Each line below with the word "wrist" needs to be copied.

[[ DATA RECORDS, beginning ]]

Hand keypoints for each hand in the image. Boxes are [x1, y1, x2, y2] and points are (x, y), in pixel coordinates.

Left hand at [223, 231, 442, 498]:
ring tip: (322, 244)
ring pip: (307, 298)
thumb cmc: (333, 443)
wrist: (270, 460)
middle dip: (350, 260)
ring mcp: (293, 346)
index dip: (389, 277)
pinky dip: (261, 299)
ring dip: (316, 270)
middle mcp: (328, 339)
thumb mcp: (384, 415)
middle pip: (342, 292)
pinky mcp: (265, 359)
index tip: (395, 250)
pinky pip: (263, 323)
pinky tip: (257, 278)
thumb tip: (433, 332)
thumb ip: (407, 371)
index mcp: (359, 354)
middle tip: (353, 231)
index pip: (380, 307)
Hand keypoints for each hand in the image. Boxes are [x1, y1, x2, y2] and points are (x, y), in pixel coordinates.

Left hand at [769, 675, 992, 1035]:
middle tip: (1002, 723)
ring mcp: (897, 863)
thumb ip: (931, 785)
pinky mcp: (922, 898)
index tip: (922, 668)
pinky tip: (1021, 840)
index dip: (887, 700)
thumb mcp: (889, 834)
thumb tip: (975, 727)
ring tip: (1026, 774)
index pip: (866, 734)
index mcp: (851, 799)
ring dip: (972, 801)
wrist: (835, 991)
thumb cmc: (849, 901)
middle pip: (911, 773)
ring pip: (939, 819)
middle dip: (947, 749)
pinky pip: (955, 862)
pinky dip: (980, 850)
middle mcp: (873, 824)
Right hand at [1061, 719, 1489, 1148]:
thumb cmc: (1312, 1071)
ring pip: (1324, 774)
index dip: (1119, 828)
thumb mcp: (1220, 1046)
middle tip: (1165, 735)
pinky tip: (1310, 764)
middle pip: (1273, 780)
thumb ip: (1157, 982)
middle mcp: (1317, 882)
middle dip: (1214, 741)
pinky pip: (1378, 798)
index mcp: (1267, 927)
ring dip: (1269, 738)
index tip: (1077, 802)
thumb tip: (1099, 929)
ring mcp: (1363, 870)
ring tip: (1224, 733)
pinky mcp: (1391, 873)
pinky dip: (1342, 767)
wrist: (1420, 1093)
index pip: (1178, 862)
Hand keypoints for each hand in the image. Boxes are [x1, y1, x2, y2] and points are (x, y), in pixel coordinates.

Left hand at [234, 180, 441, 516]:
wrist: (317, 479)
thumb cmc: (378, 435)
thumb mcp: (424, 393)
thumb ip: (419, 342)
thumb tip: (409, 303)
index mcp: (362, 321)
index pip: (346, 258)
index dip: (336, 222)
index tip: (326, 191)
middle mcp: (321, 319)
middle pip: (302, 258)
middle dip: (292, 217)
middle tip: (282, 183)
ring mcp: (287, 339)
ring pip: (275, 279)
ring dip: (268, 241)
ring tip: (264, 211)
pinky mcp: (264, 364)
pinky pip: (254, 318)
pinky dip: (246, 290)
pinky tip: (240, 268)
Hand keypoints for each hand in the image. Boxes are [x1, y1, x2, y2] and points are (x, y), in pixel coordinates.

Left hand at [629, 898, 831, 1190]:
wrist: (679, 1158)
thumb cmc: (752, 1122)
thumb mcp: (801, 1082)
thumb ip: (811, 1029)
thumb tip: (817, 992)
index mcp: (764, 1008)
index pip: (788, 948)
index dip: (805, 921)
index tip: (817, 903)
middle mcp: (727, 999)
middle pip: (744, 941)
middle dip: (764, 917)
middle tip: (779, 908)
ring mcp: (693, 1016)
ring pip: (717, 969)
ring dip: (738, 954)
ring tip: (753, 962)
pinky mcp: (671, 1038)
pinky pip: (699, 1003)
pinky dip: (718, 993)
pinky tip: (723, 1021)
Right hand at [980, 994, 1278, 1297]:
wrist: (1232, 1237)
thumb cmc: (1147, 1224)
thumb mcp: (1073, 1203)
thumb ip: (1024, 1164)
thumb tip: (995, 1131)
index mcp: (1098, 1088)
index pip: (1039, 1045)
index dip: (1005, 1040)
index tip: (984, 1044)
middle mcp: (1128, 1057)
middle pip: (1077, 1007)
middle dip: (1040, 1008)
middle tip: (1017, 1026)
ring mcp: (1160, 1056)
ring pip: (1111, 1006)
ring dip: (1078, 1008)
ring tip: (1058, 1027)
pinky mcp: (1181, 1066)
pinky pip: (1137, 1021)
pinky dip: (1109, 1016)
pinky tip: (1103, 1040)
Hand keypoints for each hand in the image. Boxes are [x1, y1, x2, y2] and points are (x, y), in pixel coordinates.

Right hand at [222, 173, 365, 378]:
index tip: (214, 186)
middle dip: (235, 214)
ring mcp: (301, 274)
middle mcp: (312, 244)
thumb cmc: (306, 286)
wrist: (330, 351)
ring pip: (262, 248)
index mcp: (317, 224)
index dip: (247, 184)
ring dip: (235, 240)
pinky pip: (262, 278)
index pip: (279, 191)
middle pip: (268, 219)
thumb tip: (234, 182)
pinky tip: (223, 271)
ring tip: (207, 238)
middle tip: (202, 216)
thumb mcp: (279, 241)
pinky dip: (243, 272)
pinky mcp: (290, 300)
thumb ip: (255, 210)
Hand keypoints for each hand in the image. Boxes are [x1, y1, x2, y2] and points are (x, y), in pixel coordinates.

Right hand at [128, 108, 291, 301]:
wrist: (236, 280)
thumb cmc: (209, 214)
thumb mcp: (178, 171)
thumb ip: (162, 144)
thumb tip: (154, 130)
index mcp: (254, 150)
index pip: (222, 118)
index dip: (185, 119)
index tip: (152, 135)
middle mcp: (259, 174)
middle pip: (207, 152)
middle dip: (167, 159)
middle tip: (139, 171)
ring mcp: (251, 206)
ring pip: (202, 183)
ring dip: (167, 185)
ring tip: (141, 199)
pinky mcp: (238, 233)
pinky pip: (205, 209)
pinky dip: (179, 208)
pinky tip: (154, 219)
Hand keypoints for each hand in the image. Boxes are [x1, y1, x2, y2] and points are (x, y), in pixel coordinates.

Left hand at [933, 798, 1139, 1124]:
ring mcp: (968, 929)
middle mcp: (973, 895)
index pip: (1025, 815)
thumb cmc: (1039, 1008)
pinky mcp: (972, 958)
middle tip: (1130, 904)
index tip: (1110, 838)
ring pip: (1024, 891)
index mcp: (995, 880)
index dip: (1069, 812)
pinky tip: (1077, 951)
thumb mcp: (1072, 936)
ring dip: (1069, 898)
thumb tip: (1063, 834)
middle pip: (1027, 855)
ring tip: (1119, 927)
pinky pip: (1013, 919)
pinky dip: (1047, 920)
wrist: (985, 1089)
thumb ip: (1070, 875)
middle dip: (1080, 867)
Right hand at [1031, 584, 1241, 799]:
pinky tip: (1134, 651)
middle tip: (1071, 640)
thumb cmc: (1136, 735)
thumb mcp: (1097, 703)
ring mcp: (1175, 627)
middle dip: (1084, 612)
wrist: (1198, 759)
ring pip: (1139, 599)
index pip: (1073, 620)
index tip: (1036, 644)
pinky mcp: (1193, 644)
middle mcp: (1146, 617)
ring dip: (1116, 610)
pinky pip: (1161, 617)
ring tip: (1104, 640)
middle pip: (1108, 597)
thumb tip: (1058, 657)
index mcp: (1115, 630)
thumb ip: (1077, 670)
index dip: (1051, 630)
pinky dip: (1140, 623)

[[ DATA RECORDS, end ]]

• _ANSWER AREA_
wrist: (270, 460)
wrist: (835, 991)
wrist: (1420, 1093)
wrist: (317, 479)
wrist: (679, 1158)
wrist: (1232, 1237)
wrist: (330, 351)
wrist: (236, 280)
wrist: (985, 1089)
wrist: (1198, 759)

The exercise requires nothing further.